Hanse and his team stripped away the edges of the greens and restored edge conditions, meaning instead of a ball being funneled toward the center of the hole, a shot left on the outskirts would likely fall off.
That accomplished both of Hanse’s goals, making the greens more similar to Maxwell’s original design while strengthening the natural defense of the course. Golfers would be forced to think about numerous aspects of their approach shots, placing a premium on the angle and trajectory, among other things.
The greens also have a hydronics system underneath to help with heating and cooling.
The bunkers also changed extensively. They returned to more irregular patterns with manicured edges.

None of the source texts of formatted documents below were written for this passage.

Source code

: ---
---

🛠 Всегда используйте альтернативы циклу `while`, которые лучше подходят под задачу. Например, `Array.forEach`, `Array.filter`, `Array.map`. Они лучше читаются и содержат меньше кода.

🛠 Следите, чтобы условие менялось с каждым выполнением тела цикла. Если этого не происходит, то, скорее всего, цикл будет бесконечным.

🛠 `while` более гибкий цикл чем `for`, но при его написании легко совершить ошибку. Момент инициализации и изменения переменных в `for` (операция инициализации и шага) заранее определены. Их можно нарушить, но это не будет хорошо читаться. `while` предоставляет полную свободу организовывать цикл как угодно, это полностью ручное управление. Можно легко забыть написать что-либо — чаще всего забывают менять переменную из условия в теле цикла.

Hanse also restored creeks that originally ran across the 10th and 17th fairways, which in the 1930s remained mostly dry. Because of run-off from neighboring properties, Southern Hills receives plenty of water in its creeks in the modern day.
Some of the major hole changes are seen on the 1st and 7th.
On the first hole, bunkers were moved from the right to left side of the fairway, placing a premium on positioning off the elevated tee. With a green that slopes away from the fairway and to the left, the more left a tee shot is, the better angle for the approach shot.
This change gives players an added challenge. For the best chance at a strong approach shot, a tee shot hit closer to the left bunkers is required.
Originally, there were no fairway bunkers on the 1st, but they were added before the first U.S. Open in 1958.
The 7th has drastic changes. First, the green was moved back about 40 yards and to the right, with its right edge hugging a creek. There are also two bunkers left, placing a premium on a strong approach shot.
The lengthening of the hole also means more decisions to be made off the tee. Now at roughly 440 yards, players can no longer hit a wood or long iron off the tee and have a shot iron or wedge into the green. Any shots on the left side of the fairway will be on an uneven lie, with the ball wanting to go toward the water on approach.
Any tee shot to the right, though it will leave an easier approach shot, it could find trouble with the creek or trees.
The course will also play more than 300 yards longer than it did in 2007, coming it at nearly 7,500 yards.
The golf world got a preview of what the new Southern Hills is when it hosted the 2021 Senior PGA Championship last May. Even after a brutal two-week cold spell in February that resulted in the club having to re-turf plenty of grass because of winter kill, the tournament was a success, and the course stood out.
Yet its biggest test awaits with the return of Southern Hills eighth men’s major championship. It’s on that stage the world will see Hanse’s full renovation and restoration.